Пока эти мысли носились в моей голове, Касаткин пристально смотрел мне в глаза, ожидая, как меня убьет эта неоспоримая улика, и с ехидцей улыбался. Я понимал, что рассказывать ему все это – значит метать бисер перед свиньей. Ведь его же абсолютно не интересовала моя полная невиновность и преданность Родине, ему нужно было побыстрей закрыть мое дело и довести до расстрела. За это ему могли бы и премию, а то и орденок подбросить, и больше ничего его не интересовало.
Я мог оперировать только понятными ему фактами. Еще немного подумав, я спокойно сказал: «Хорошо, Касаткин, в технике вы, конечно, ничего не понимаете, и поэтому излагать вам полную техническую нелепость вашего «факта» бесполезно, но вы ведь юрист, и вроде на первом допросе даже пытались рассуждать логически. Давайте продолжим: радиостанция сама по себе никакого значения не имеет, если ею не пользуются, имеет значение только то, что при ее помощи могут быть переданы какие-то важные сообщения. Значит, если радист умышленно вывел из строя радиостанцию, то этим своим действием он сорвал сеансы радиосвязи, и его начальник, в очень нужный для него момент, не мог передать своим корреспондентам и принять от них важные сообщения.
Спросите моего бывшего начальника – полковника Креминга (тогда я еще не знал, что его настоящая фамилия – Киселев), был ли хотя бы один раз, когда мною была задержана его радиограмма? Не было! Это же может подтвердить и мой бывший шифровальщик Василий Иванович Бабенко. Вся радиосвязь Креминга обрабатывалась только Бабенко, и у него имеется документация, подтверждающая, что ни одна наша исходящая, данная мне для передачи, радиограмма не пропала и не была задержана. Из этого очевидно, что умышленный вывод радиостанции из строя – нелепость. Что касается технической стороны, то прошу назначить техническую экспертизу, которой я дам самые подробные объяснения. С вас же, Касаткин, достаточно того, что никто не докажет, что я не передал или задержал хоть одну радиограмму».

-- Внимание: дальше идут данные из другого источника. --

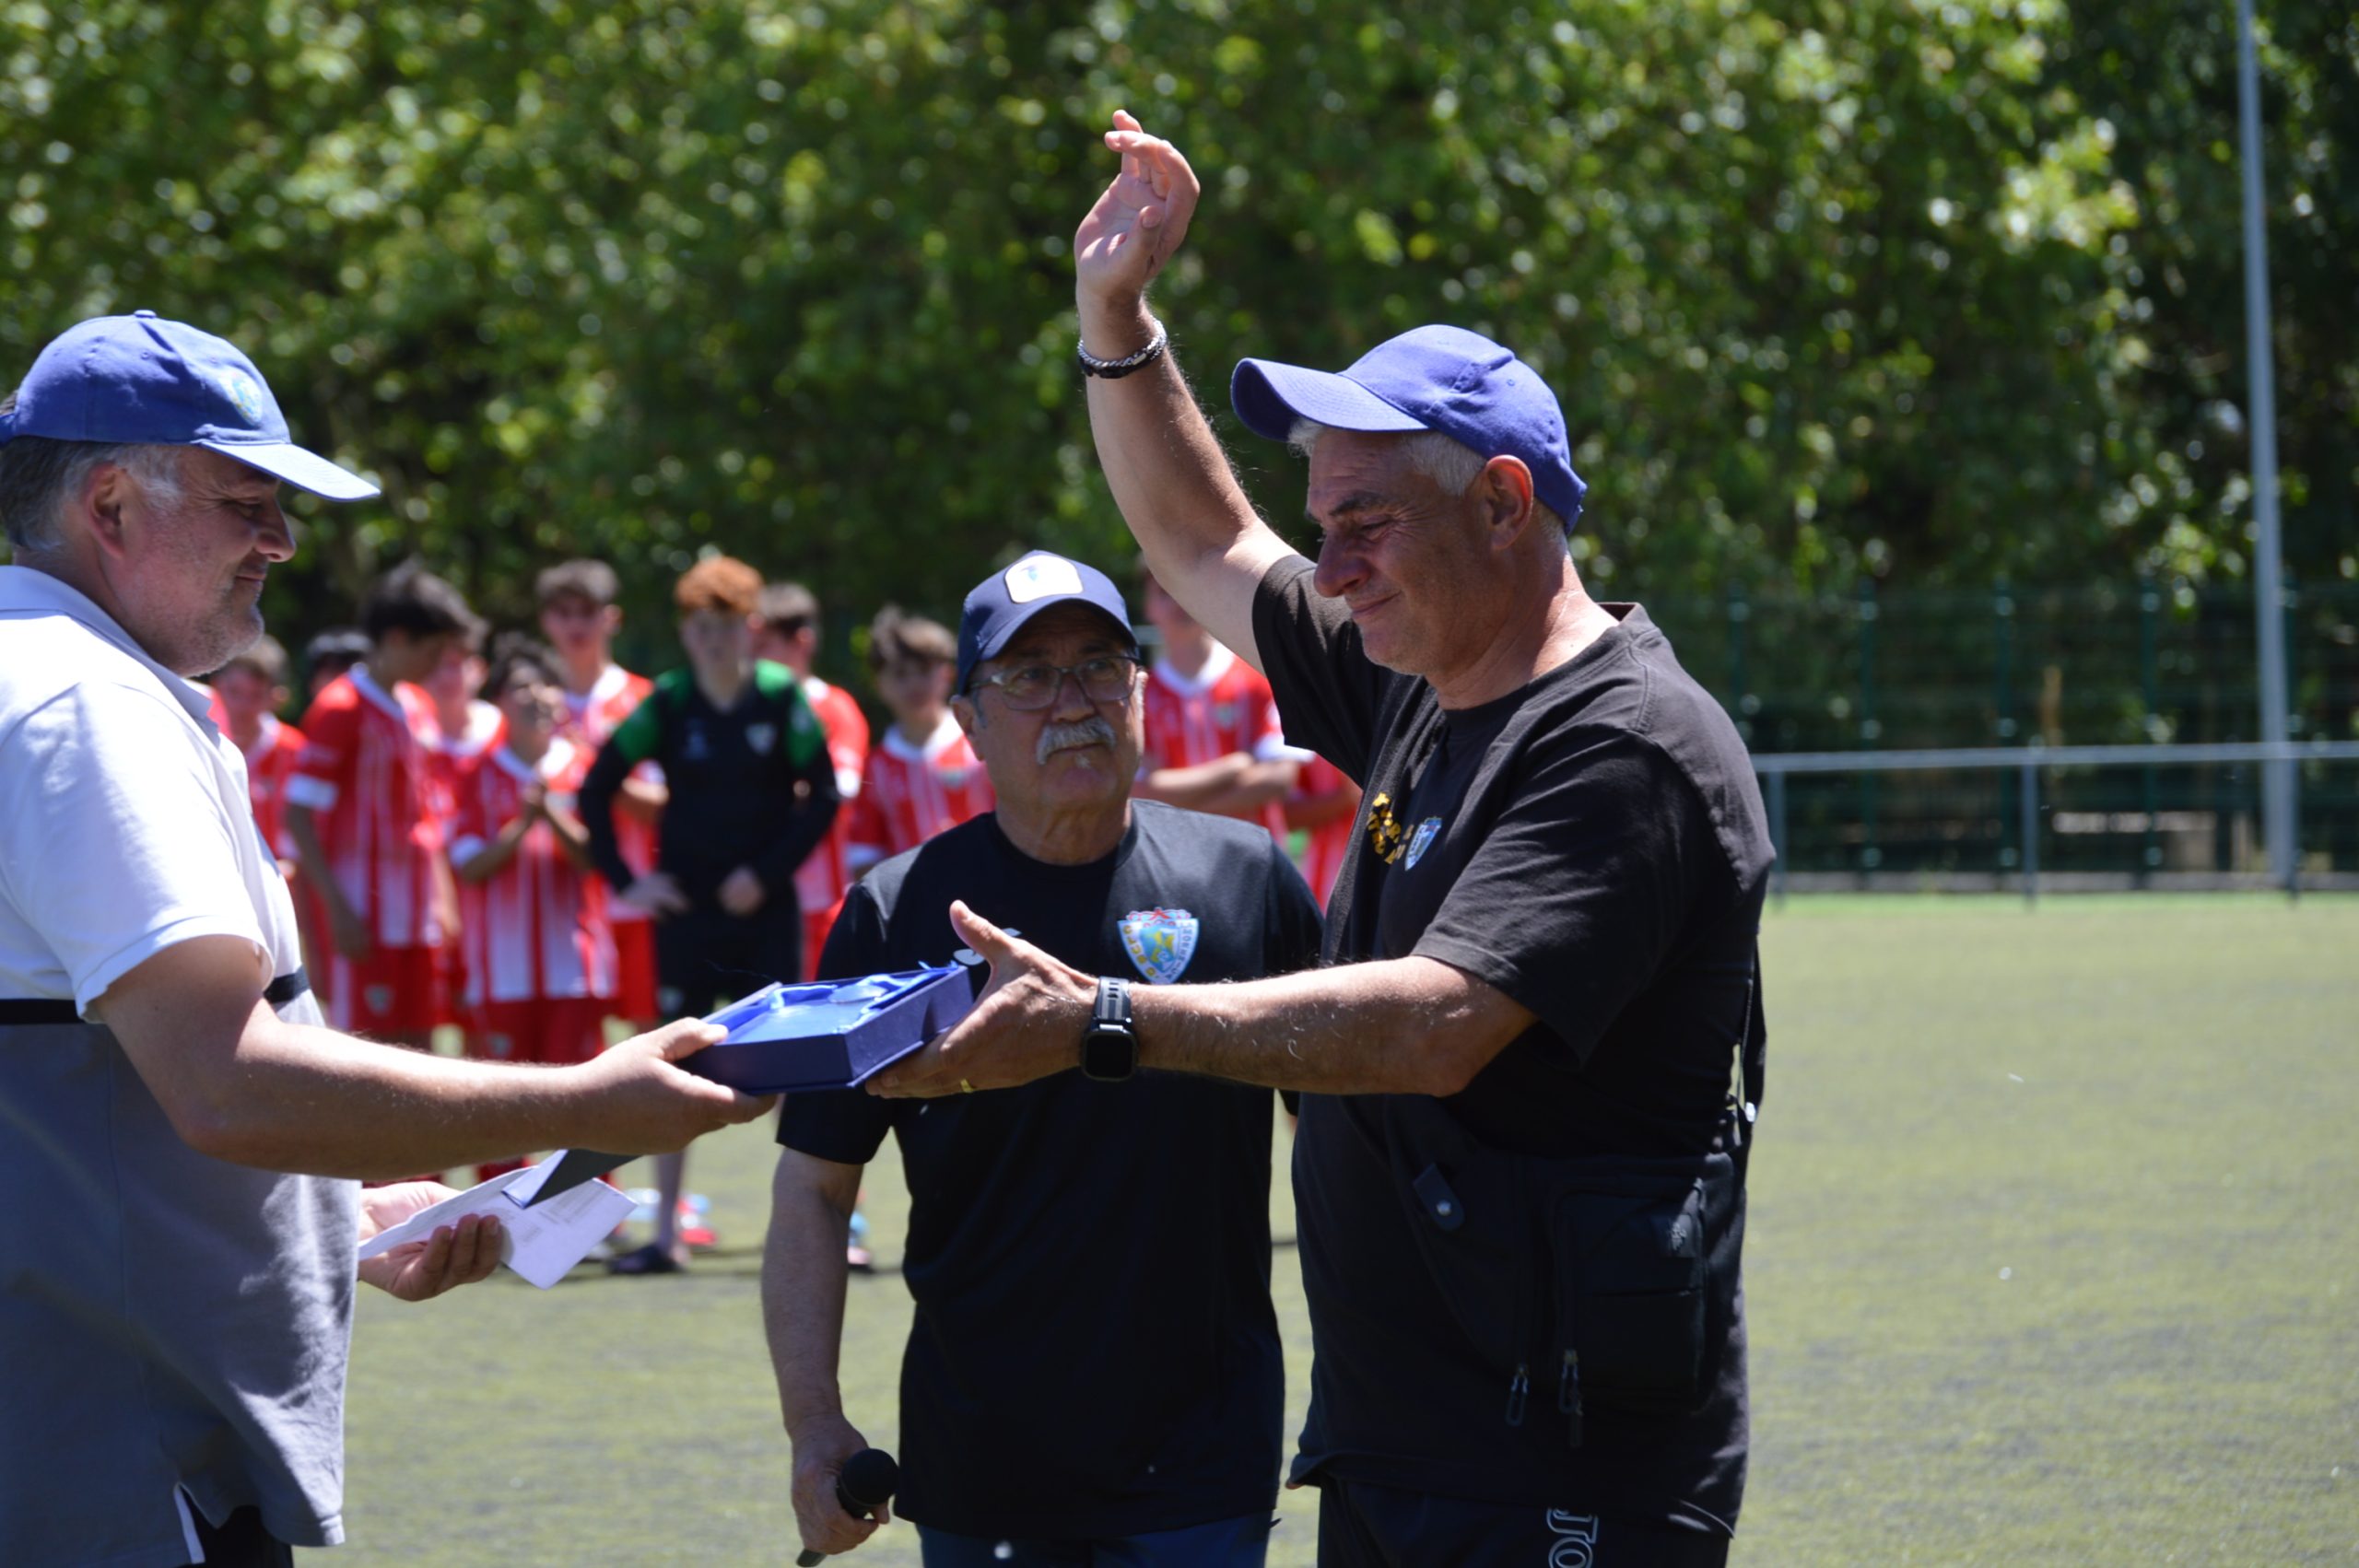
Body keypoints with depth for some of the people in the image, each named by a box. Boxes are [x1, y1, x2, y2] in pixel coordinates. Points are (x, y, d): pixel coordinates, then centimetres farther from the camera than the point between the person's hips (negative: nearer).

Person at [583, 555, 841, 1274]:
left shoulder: (782, 697, -5)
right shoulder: (667, 704, -2)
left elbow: (823, 797, -3)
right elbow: (595, 791, 3)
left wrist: (767, 871, -10)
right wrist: (624, 880, -3)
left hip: (764, 906, -1)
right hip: (687, 909, 1)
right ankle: (666, 1235, 7)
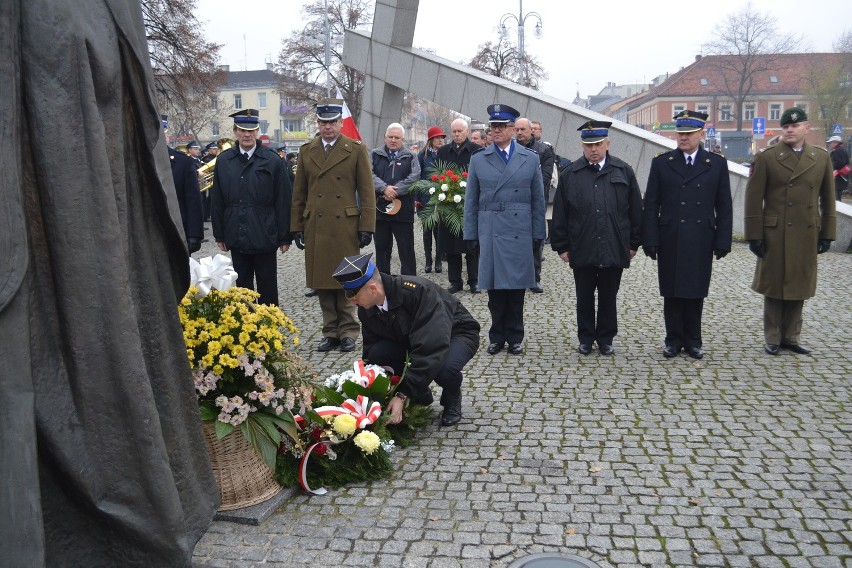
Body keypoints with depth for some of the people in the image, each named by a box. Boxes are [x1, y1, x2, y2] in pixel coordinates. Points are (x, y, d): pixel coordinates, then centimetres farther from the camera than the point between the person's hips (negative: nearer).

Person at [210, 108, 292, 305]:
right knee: (241, 287, 12)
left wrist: (285, 237, -5)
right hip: (236, 237, 3)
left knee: (267, 289, 7)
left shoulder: (272, 160, -2)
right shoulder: (223, 161, 6)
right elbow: (217, 201, 9)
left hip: (264, 237, -3)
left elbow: (284, 201, -3)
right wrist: (219, 235, 6)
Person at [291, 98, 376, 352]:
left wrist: (367, 227, -6)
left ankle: (348, 331, 15)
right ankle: (331, 331, 17)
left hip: (346, 226, -3)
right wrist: (297, 227, 7)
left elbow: (367, 191, 0)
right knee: (322, 282, 6)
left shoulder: (356, 149, 2)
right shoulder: (306, 151, 11)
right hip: (315, 228, 3)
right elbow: (299, 193, 13)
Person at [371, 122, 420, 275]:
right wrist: (384, 188, -17)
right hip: (379, 207, 2)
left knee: (406, 248, 0)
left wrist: (395, 190, -15)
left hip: (402, 209, -2)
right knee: (382, 247, 10)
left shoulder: (410, 157, 8)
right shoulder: (375, 155, 11)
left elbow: (414, 177, -7)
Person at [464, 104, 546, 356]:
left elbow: (538, 200, 7)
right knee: (494, 288, 5)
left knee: (516, 287, 5)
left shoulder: (530, 159, 7)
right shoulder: (478, 160, 7)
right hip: (489, 233, 0)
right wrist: (471, 235, 2)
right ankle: (497, 337, 18)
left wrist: (538, 234, 2)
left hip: (519, 232, 0)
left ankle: (514, 337, 17)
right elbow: (471, 202, 7)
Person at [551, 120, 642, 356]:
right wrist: (561, 246, 0)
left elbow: (635, 210, 6)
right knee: (584, 297, 10)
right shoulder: (570, 174, 1)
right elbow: (560, 213, 2)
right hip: (582, 250, 0)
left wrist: (634, 243, 5)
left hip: (614, 249, 1)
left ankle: (606, 338, 25)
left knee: (608, 297, 11)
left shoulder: (624, 171, 4)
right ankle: (586, 337, 24)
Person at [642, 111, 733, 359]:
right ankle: (674, 339, 19)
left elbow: (724, 207, 5)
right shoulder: (662, 162, 3)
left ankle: (692, 340, 21)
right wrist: (650, 240, -5)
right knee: (672, 293, 6)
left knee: (696, 292, 8)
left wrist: (722, 241, 0)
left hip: (701, 242, 0)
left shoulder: (717, 164, 5)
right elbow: (651, 205, 1)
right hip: (670, 242, 0)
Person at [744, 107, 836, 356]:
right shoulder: (766, 158, -3)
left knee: (799, 288, 10)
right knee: (774, 288, 5)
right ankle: (772, 339, 16)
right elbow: (753, 200, -5)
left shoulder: (822, 157, 7)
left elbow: (828, 199, 11)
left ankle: (790, 337, 22)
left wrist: (826, 234, 7)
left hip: (807, 236, 3)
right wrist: (754, 235, -8)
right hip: (775, 235, -3)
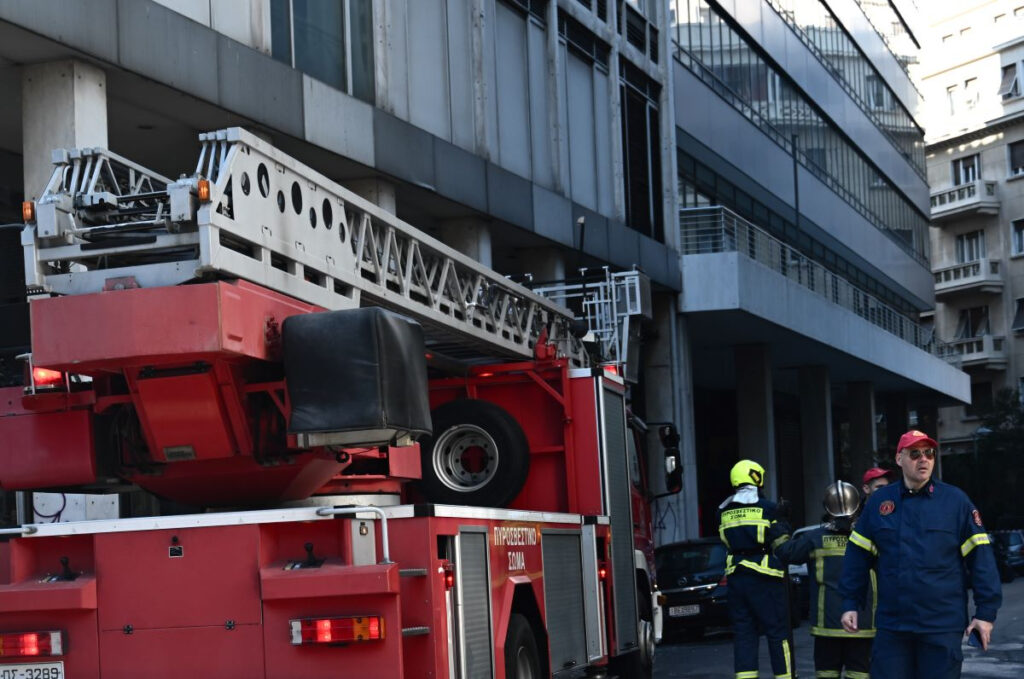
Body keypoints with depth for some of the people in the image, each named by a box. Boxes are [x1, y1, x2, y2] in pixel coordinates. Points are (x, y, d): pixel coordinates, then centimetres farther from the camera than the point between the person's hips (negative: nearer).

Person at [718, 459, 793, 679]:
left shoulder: (724, 511, 9)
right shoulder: (766, 508, -6)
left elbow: (728, 543, 14)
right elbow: (782, 545, -2)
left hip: (736, 576, 5)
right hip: (763, 577, -5)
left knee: (743, 632, 7)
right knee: (778, 632, 1)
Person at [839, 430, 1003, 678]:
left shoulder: (955, 500, 0)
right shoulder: (878, 502, 6)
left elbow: (980, 558, -1)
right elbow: (857, 557, 11)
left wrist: (986, 611, -6)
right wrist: (850, 604, 7)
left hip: (943, 628, -2)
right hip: (891, 626, 2)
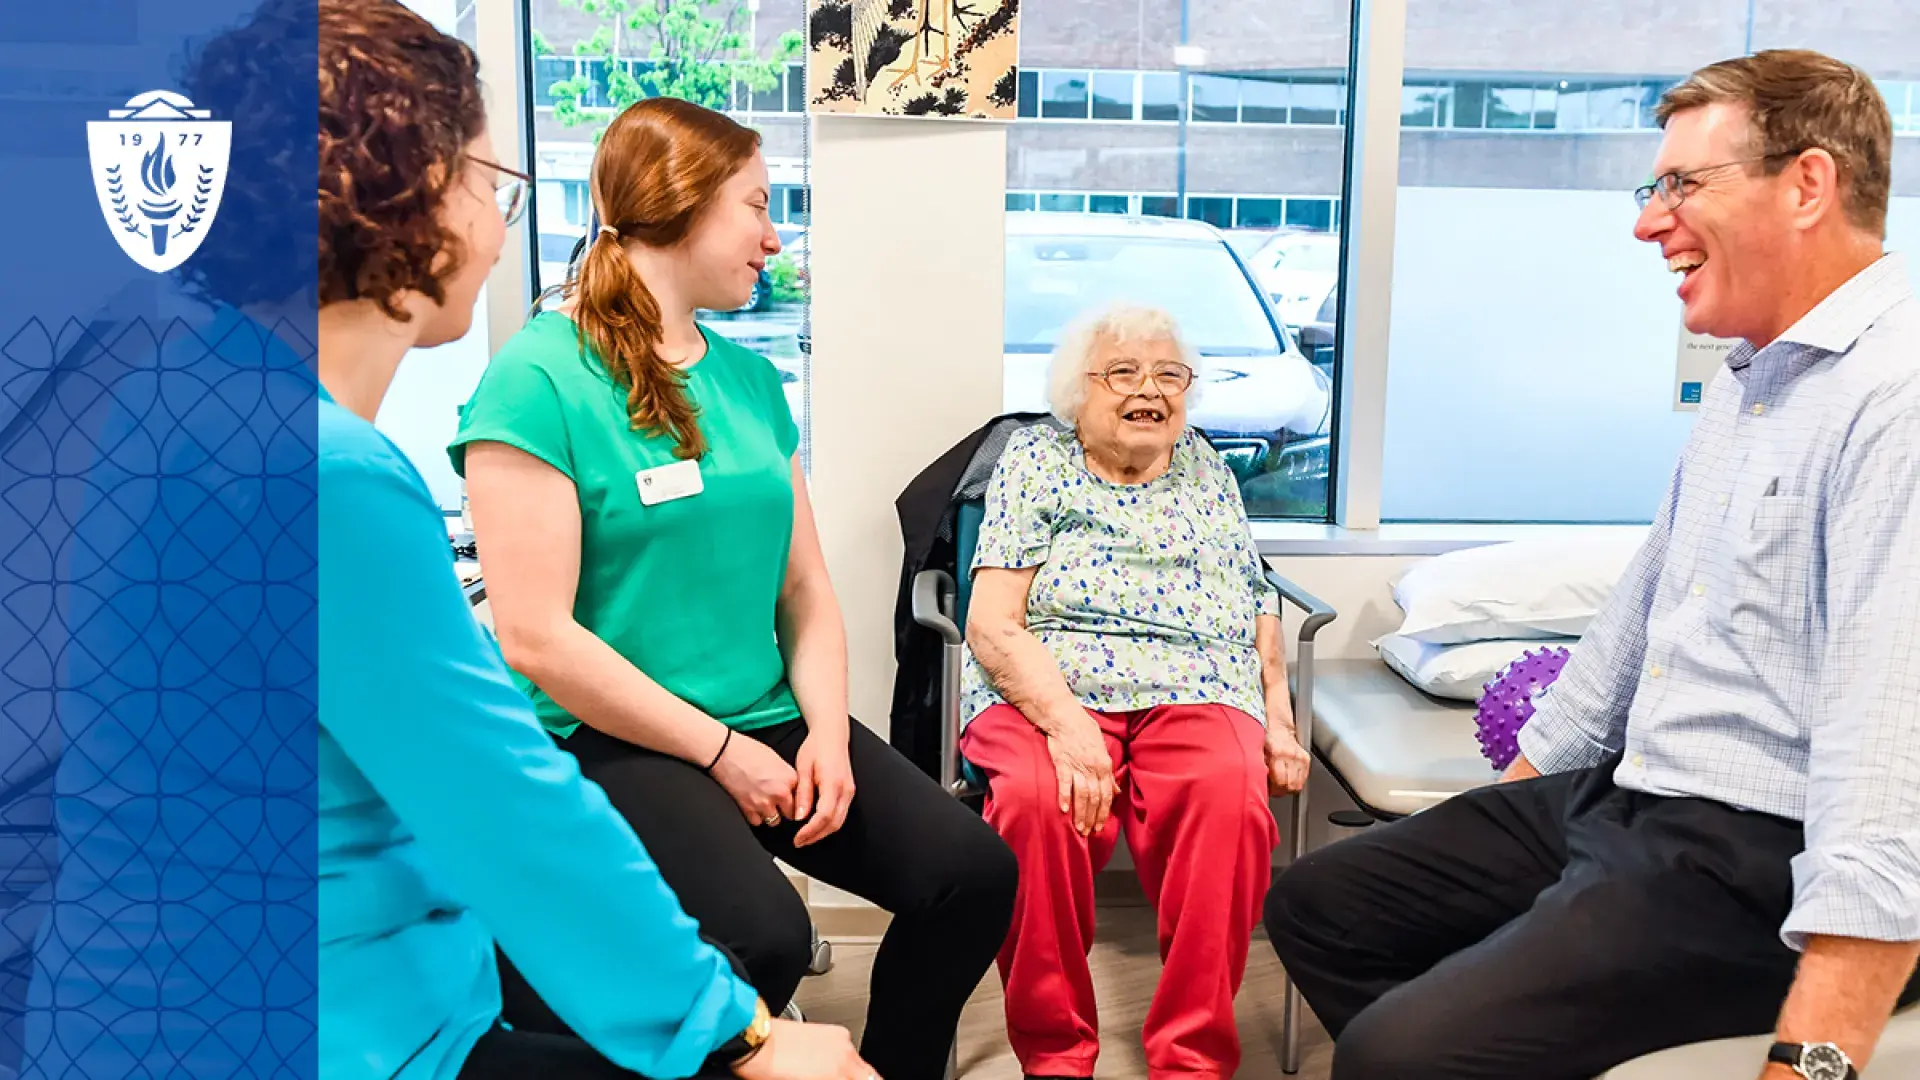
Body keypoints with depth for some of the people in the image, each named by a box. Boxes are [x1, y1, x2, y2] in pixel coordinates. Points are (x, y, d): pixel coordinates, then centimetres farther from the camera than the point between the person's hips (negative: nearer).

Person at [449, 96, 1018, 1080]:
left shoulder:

Все это, за исключением размышлений о Киселеве, я изложил следователю. Но Касаткин не был бы следователем НКВД в те времена, если бы это его переубедило. «Это все беллетристика и сантименты, – вдруг заявил он мне категорически. – Ведь свою радиостанцию-то ты из строя вывел? Трансформатор сжег? Ты мне сам сейчас в этом признался. Так напиши: по чьему распоряжению и зачем ты это сделал? Фашистский ублюдок, твою мать!» – снова заорал Касаткин.
Тут я окончательно понял, что рассуждать с ним логически, значит зря терять время. «Нет, думаю, тут тебе не прорежет». Выждав, пока он выматерится, я ему спокойно сказал: «Вот что, Касаткин, ничего вы от меня не добьетесь, никакой радиостанции я никогда из строя не выводил, все радиограммы мои принимались и передавались своевременно, и говорить со мною дальше на эту тему бесполезно. Опустите меня в камеру, наш обед и в горячем виде не очень-то съедобен, а в холодном тем более».